India’s Modi woos farmers ahead of election

The governing Bharatiya Janata Party (BJP) has released its election manifesto, which promises a slew of welfare schemes to India’s farmers – a key vote bank in a country where nearly half the population is engaged in agriculture.
A farmers’ income scheme that targeted only small farmers (those who owned up to two hectares of land) has now been expanded to all farmers in the country – they will each now receive 6,000 rupees ($86; £66) yearly.
Small farmers and traders will also now receive a pension from the government; and the party has renewed its earlier promise of doubling farmers’ incomes by 2022.
National security is a major part of the manifesto – India’s home minister Rajnath Singh repeatedly referred to India’s “zero tolerance against terror” while speaking after the manifesto was released.

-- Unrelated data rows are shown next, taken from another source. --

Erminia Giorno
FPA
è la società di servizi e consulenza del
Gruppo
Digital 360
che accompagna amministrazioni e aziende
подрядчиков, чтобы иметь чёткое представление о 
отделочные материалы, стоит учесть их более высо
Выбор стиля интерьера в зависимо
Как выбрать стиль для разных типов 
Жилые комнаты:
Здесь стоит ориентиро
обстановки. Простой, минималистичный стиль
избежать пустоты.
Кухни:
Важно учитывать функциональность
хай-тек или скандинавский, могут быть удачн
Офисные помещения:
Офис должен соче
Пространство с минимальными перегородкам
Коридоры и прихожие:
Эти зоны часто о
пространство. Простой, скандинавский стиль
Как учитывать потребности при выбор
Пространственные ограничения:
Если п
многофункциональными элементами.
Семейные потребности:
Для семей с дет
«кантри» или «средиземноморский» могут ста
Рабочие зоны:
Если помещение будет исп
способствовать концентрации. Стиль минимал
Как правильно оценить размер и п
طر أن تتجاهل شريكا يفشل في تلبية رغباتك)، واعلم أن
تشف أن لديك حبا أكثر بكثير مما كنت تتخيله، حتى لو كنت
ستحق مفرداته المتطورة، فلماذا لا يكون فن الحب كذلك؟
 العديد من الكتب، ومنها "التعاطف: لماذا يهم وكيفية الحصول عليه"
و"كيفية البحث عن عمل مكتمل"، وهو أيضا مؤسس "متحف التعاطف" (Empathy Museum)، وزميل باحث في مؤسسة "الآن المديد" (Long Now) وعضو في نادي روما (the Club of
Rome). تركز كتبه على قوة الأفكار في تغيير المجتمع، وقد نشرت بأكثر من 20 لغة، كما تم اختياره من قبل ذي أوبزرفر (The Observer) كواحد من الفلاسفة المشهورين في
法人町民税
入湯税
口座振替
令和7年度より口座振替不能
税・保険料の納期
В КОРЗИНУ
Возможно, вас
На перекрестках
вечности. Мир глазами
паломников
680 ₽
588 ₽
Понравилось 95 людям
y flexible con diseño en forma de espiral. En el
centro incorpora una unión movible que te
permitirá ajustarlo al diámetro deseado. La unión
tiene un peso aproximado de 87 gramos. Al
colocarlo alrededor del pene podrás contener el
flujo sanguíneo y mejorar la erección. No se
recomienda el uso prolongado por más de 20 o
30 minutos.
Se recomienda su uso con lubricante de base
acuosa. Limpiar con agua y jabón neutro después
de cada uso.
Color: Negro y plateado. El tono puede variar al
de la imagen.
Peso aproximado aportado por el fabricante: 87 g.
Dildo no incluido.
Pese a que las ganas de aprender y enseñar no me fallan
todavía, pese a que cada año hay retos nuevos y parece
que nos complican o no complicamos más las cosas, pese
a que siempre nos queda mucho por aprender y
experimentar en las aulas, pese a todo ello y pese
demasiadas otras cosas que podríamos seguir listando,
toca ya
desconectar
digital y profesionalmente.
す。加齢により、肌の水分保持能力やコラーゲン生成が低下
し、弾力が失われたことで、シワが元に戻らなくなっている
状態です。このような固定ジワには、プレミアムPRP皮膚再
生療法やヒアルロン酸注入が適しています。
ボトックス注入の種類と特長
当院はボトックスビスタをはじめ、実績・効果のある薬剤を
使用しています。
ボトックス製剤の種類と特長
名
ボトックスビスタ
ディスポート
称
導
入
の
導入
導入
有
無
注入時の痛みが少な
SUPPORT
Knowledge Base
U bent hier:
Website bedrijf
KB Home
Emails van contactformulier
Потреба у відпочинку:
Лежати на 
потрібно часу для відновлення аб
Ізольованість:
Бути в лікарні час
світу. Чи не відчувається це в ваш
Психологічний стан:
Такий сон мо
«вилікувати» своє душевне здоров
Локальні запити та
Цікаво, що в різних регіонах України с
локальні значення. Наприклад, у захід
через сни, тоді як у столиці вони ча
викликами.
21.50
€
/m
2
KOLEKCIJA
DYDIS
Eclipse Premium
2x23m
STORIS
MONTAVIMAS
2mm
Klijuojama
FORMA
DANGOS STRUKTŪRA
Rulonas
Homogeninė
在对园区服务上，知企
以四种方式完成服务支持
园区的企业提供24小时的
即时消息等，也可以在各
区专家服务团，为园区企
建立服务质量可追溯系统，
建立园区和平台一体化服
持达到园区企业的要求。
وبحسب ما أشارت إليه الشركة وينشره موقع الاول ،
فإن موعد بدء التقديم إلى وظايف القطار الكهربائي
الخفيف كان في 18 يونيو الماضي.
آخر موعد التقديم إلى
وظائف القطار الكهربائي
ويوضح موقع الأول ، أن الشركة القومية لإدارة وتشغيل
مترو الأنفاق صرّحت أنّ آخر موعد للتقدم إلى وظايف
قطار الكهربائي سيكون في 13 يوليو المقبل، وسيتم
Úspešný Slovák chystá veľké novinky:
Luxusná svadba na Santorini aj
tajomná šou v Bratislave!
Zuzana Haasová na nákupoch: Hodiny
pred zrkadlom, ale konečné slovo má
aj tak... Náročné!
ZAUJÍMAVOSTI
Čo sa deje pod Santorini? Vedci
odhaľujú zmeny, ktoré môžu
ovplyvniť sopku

The document includes other welfare measures, from permanent housing for the poor to piped water in every household to water management and recycling.
It isn’t surprising that the BJP manifesto targets farmers because Indian agriculture, blighted by a depleting water table and declining productivity, is in crisis. And protests by farmers have regularly made headlines in the past five years.
Like the Congress, the BJP has also promised to reserve per cent of seats in the parliament and state legislatures for women. Both parties had committed to this ahead of past elections as well.
Some have said the manifesto makes no major promises or announcements that will be hard to deliver. Current Prime Minister Narendra Modi, who leads the BJP, is hoping to stay in power.
His biggest challenge is likely to come from Congress and its leader, Rahul Gandhi.
However, Mr Modi faces a second challenge from a consortium of regional parties called the Mahagathbandhan (which translates from the Hindi into massive alliance).
The BJP’s manifesto also underlines some of the party’s core pledges, which are popular with its right-wing supporters. These include cancelling the “special status” granted to Kashmir by the Constitution; and building a Hindu temple at a disputed site where a mosque once stood but was demolished by Hindu mobs in the early 1990s.